[Dataset entries]
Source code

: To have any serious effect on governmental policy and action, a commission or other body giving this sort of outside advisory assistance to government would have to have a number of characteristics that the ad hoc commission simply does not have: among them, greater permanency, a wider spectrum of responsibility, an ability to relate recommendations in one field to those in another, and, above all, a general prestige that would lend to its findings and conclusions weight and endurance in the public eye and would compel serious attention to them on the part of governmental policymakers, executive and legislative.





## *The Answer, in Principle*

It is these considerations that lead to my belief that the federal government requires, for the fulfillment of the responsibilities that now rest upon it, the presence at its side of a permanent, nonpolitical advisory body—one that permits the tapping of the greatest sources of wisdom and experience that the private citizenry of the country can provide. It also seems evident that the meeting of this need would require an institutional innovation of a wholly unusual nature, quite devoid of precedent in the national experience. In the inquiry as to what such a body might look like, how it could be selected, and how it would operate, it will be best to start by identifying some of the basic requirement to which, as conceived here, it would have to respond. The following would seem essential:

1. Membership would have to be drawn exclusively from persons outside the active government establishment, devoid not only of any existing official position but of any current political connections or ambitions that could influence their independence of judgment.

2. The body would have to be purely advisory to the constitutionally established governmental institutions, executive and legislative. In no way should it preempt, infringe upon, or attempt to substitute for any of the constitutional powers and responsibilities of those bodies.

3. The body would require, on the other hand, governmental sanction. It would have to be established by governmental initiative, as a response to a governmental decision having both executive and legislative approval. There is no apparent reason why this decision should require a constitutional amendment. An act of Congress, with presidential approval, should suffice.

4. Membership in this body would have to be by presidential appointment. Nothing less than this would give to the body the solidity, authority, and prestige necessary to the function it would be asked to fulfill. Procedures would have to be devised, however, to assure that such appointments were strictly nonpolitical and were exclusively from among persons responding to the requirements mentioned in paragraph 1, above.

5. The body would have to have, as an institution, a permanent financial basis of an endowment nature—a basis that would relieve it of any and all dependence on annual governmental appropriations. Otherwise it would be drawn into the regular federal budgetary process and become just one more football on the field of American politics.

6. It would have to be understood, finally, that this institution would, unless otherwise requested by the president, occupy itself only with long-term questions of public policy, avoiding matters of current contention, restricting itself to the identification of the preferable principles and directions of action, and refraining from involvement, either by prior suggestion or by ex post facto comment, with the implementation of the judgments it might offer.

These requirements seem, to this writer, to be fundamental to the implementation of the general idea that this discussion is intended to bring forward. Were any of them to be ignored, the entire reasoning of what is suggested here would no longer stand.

■ Work required
Reproduce every item above word for word, changing nothing.

■ Answer for this exercise
Source code

: To have any serious effect on governmental policy and action, a commission or other body giving this sort of outside advisory assistance to government would have to have a number of characteristics that the ad hoc commission simply does not have: among them, greater permanency, a wider spectrum of responsibility, an ability to relate recommendations in one field to those in another, and, above all, a general prestige that would lend to its findings and conclusions weight and endurance in the public eye and would compel serious attention to them on the part of governmental policymakers, executive and legislative.





## *The Answer, in Principle*

It is these considerations that lead to my belief that the federal government requires, for the fulfillment of the responsibilities that now rest upon it, the presence at its side of a permanent, nonpolitical advisory body—one that permits the tapping of the greatest sources of wisdom and experience that the private citizenry of the country can provide. It also seems evident that the meeting of this need would require an institutional innovation of a wholly unusual nature, quite devoid of precedent in the national experience. In the inquiry as to what such a body might look like, how it could be selected, and how it would operate, it will be best to start by identifying some of the basic requirement to which, as conceived here, it would have to respond. The following would seem essential:

1. Membership would have to be drawn exclusively from persons outside the active government establishment, devoid not only of any existing official position but of any current political connections or ambitions that could influence their independence of judgment.

2. The body would have to be purely advisory to the constitutionally established governmental institutions, executive and legislative. In no way should it preempt, infringe upon, or attempt to substitute for any of the constitutional powers and responsibilities of those bodies.

3. The body would require, on the other hand, governmental sanction. It would have to be established by governmental initiative, as a response to a governmental decision having both executive and legislative approval. There is no apparent reason why this decision should require a constitutional amendment. An act of Congress, with presidential approval, should suffice.

4. Membership in this body would have to be by presidential appointment. Nothing less than this would give to the body the solidity, authority, and prestige necessary to the function it would be asked to fulfill. Procedures would have to be devised, however, to assure that such appointments were strictly nonpolitical and were exclusively from among persons responding to the requirements mentioned in paragraph 1, above.

5. The body would have to have, as an institution, a permanent financial basis of an endowment nature—a basis that would relieve it of any and all dependence on annual governmental appropriations. Otherwise it would be drawn into the regular federal budgetary process and become just one more football on the field of American politics.

6. It would have to be understood, finally, that this institution would, unless otherwise requested by the president, occupy itself only with long-term questions of public policy, avoiding matters of current contention, restricting itself to the identification of the preferable principles and directions of action, and refraining from involvement, either by prior suggestion or by ex post facto comment, with the implementation of the judgments it might offer.

These requirements seem, to this writer, to be fundamental to the implementation of the general idea that this discussion is intended to bring forward. Were any of them to be ignored, the entire reasoning of what is suggested here would no longer stand.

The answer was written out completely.